Orange set for pounds 2.45bn valuation on float day

Shares in Orange, the mobile telephony company due for flotation next week, are expected to be priced at the top of the range of 175p to 205p, valuing the company at pounds 2.45bn. The final decision will be announced on Wednesday morning with dealings beginning later that day.

Demand from institutions has exceeded expectations, with applications in for eight times the number of shares available. More than 135,000 prospectuses have been sent on request to small private investors, many of them Orange customers, although no incentives are being offered to participate in the sale. The retail offer closed last night with the offer to institutions running until Monday evening.

Orange, the newest of the four mobile telephone network companies, is owned by Hutchison Whampoa of Hong Kong and British Aerospace. Following the sale of 25 per cent of the shares, Hutchison will own 50.49 per cent of Orange and BAe 22.92 per cent.

Orange refuses to say when it will be in profit, but City analysts expect it to break even next year. The proceeds from the sale are likely to be used to repay debt to shareholders.

Orange has been credited with raising public awareness of mobile telephony with pricing packages aimed at the average person rather than company executives. The company pioneered the notion of bundling a number of "free" call minutes in return for a set monthly charge. It also offers the ability to have two "lines" on one telephone so that some customers can use one for business and one for personal calls.

Orange has a tiny market share with 443,000 subscribers at the end of last month compared with almost 2.5 million for Vodafone, the leading player, and a similar number for Cellnet. However the company points out that its entire network is digital - which is where the industry's future growth lies. Vodafone now has 500,000 digital subscribers with the remainder still using the older analogue network.

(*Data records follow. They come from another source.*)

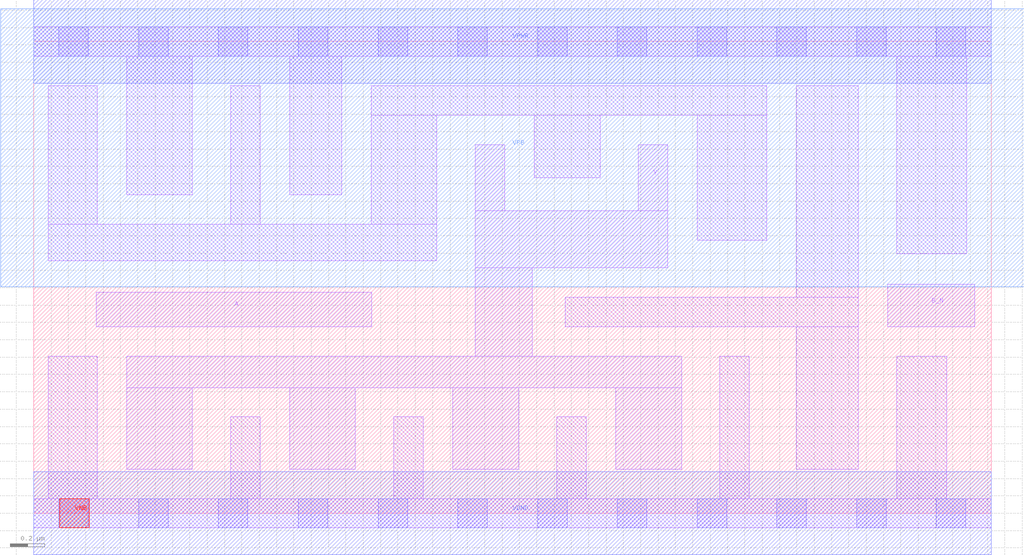
<source format=lef>
# Copyright 2020 The SkyWater PDK Authors
#
# Licensed under the Apache License, Version 2.0 (the "License");
# you may not use this file except in compliance with the License.
# You may obtain a copy of the License at
#
#     https://www.apache.org/licenses/LICENSE-2.0
#
# Unless required by applicable law or agreed to in writing, software
# distributed under the License is distributed on an "AS IS" BASIS,
# WITHOUT WARRANTIES OR CONDITIONS OF ANY KIND, either express or implied.
# See the License for the specific language governing permissions and
# limitations under the License.
#
# SPDX-License-Identifier: Apache-2.0

VERSION 5.7 ;
  NOWIREEXTENSIONATPIN ON ;
  DIVIDERCHAR "/" ;
  BUSBITCHARS "[]" ;
PROPERTYDEFINITIONS
  MACRO maskLayoutSubType STRING ;
  MACRO prCellType STRING ;
  MACRO originalViewName STRING ;
END PROPERTYDEFINITIONS
MACRO sky130_fd_sc_hdll__nor2b_4
  CLASS CORE ;
  FOREIGN sky130_fd_sc_hdll__nor2b_4 ;
  ORIGIN  0.000000  0.000000 ;
  SIZE  5.520000 BY  2.720000 ;
  SYMMETRY X Y R90 ;
  SITE unithd ;
  PIN A
    ANTENNAGATEAREA  1.110000 ;
    DIRECTION INPUT ;
    USE SIGNAL ;
    PORT
      LAYER li1 ;
        RECT 0.360000 1.075000 1.950000 1.275000 ;
    END
  END A
  PIN B_N
    ANTENNAGATEAREA  0.277500 ;
    DIRECTION INPUT ;
    USE SIGNAL ;
    PORT
      LAYER li1 ;
        RECT 4.925000 1.075000 5.425000 1.320000 ;
    END
  END B_N
  PIN VGND
    ANTENNADIFFAREA  1.183000 ;
    DIRECTION INOUT ;
    USE SIGNAL ;
    PORT
      LAYER met1 ;
        RECT 0.000000 -0.240000 5.520000 0.240000 ;
    END
  END VGND
  PIN VPWR
    ANTENNADIFFAREA  0.870000 ;
    DIRECTION INOUT ;
    USE SIGNAL ;
    PORT
      LAYER met1 ;
        RECT 0.000000 2.480000 5.520000 2.960000 ;
    END
  END VPWR
  PIN Y
    ANTENNADIFFAREA  1.444500 ;
    DIRECTION OUTPUT ;
    USE SIGNAL ;
    PORT
      LAYER li1 ;
        RECT 0.535000 0.255000 0.915000 0.725000 ;
        RECT 0.535000 0.725000 3.735000 0.905000 ;
        RECT 1.475000 0.255000 1.855000 0.725000 ;
        RECT 2.415000 0.255000 2.795000 0.725000 ;
        RECT 2.545000 0.905000 2.875000 1.415000 ;
        RECT 2.545000 1.415000 3.655000 1.745000 ;
        RECT 2.545000 1.745000 2.715000 2.125000 ;
        RECT 3.355000 0.255000 3.735000 0.725000 ;
        RECT 3.485000 1.745000 3.655000 2.125000 ;
    END
  END Y
  PIN VNB
    DIRECTION INOUT ;
    USE GROUND ;
    PORT
      LAYER pwell ;
        RECT 0.150000 -0.085000 0.320000 0.085000 ;
    END
  END VNB
  PIN VPB
    DIRECTION INOUT ;
    USE POWER ;
    PORT
      LAYER nwell ;
        RECT -0.190000 1.305000 5.710000 2.910000 ;
    END
  END VPB
  OBS
    LAYER li1 ;
      RECT 0.000000 -0.085000 5.520000 0.085000 ;
      RECT 0.000000  2.635000 5.520000 2.805000 ;
      RECT 0.085000  0.085000 0.365000 0.905000 ;
      RECT 0.085000  1.455000 2.325000 1.665000 ;
      RECT 0.085000  1.665000 0.365000 2.465000 ;
      RECT 0.535000  1.835000 0.915000 2.635000 ;
      RECT 1.135000  0.085000 1.305000 0.555000 ;
      RECT 1.135000  1.665000 1.305000 2.465000 ;
      RECT 1.475000  1.835000 1.775000 2.635000 ;
      RECT 1.945000  1.665000 2.325000 2.295000 ;
      RECT 1.945000  2.295000 4.225000 2.465000 ;
      RECT 2.075000  0.085000 2.245000 0.555000 ;
      RECT 2.885000  1.935000 3.265000 2.295000 ;
      RECT 3.015000  0.085000 3.185000 0.555000 ;
      RECT 3.065000  1.075000 4.755000 1.245000 ;
      RECT 3.825000  1.575000 4.225000 2.295000 ;
      RECT 3.955000  0.085000 4.125000 0.905000 ;
      RECT 4.395000  0.255000 4.755000 1.075000 ;
      RECT 4.395000  1.245000 4.755000 2.465000 ;
      RECT 4.975000  0.085000 5.265000 0.905000 ;
      RECT 4.975000  1.495000 5.380000 2.635000 ;
    LAYER mcon ;
      RECT 0.145000 -0.085000 0.315000 0.085000 ;
      RECT 0.145000  2.635000 0.315000 2.805000 ;
      RECT 0.605000 -0.085000 0.775000 0.085000 ;
      RECT 0.605000  2.635000 0.775000 2.805000 ;
      RECT 1.065000 -0.085000 1.235000 0.085000 ;
      RECT 1.065000  2.635000 1.235000 2.805000 ;
      RECT 1.525000 -0.085000 1.695000 0.085000 ;
      RECT 1.525000  2.635000 1.695000 2.805000 ;
      RECT 1.985000 -0.085000 2.155000 0.085000 ;
      RECT 1.985000  2.635000 2.155000 2.805000 ;
      RECT 2.445000 -0.085000 2.615000 0.085000 ;
      RECT 2.445000  2.635000 2.615000 2.805000 ;
      RECT 2.905000 -0.085000 3.075000 0.085000 ;
      RECT 2.905000  2.635000 3.075000 2.805000 ;
      RECT 3.365000 -0.085000 3.535000 0.085000 ;
      RECT 3.365000  2.635000 3.535000 2.805000 ;
      RECT 3.825000 -0.085000 3.995000 0.085000 ;
      RECT 3.825000  2.635000 3.995000 2.805000 ;
      RECT 4.285000 -0.085000 4.455000 0.085000 ;
      RECT 4.285000  2.635000 4.455000 2.805000 ;
      RECT 4.745000 -0.085000 4.915000 0.085000 ;
      RECT 4.745000  2.635000 4.915000 2.805000 ;
      RECT 5.205000 -0.085000 5.375000 0.085000 ;
      RECT 5.205000  2.635000 5.375000 2.805000 ;
  END
  PROPERTY maskLayoutSubType "abstract" ;
  PROPERTY prCellType "standard" ;
  PROPERTY originalViewName "layout" ;
END sky130_fd_sc_hdll__nor2b_4
END LIBRARY

</source>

The flotation received a boost earlier this year when the Government opened the way for further expansion of the mobile telephone industry by making available to all four existing operators more capacity on the airwaves. The limited spectrum available makes it increasingly unlikely that a fifth company will be licensed to compete in the mobile market place.

Unlike the other newcomer, Mercury One-2-One, Orange has been taken seriously by Vodafone and Cellnet, both of which are poised to introduce similar types of bundled tariff packages for the consumer market. However in spite of what appears to be an emerging price war, Orange denies that it will need to drop its charges in response to the challenge from the major players. Hans Snook, Orange's group managing director, said the company would not be forced into competing primarily on price rather than on "quality and value for money".

There is a view that Orange will nevertheless be forced into increasingly innovative pricing as competition continues to bite. Recently the company announced a service which allows customers with two lines on their mobile to make unlimited calls at weekends on one of the lines for 5p per minute. The low-cost deal will be in exchange for an extra monthly fee of pounds 2.50.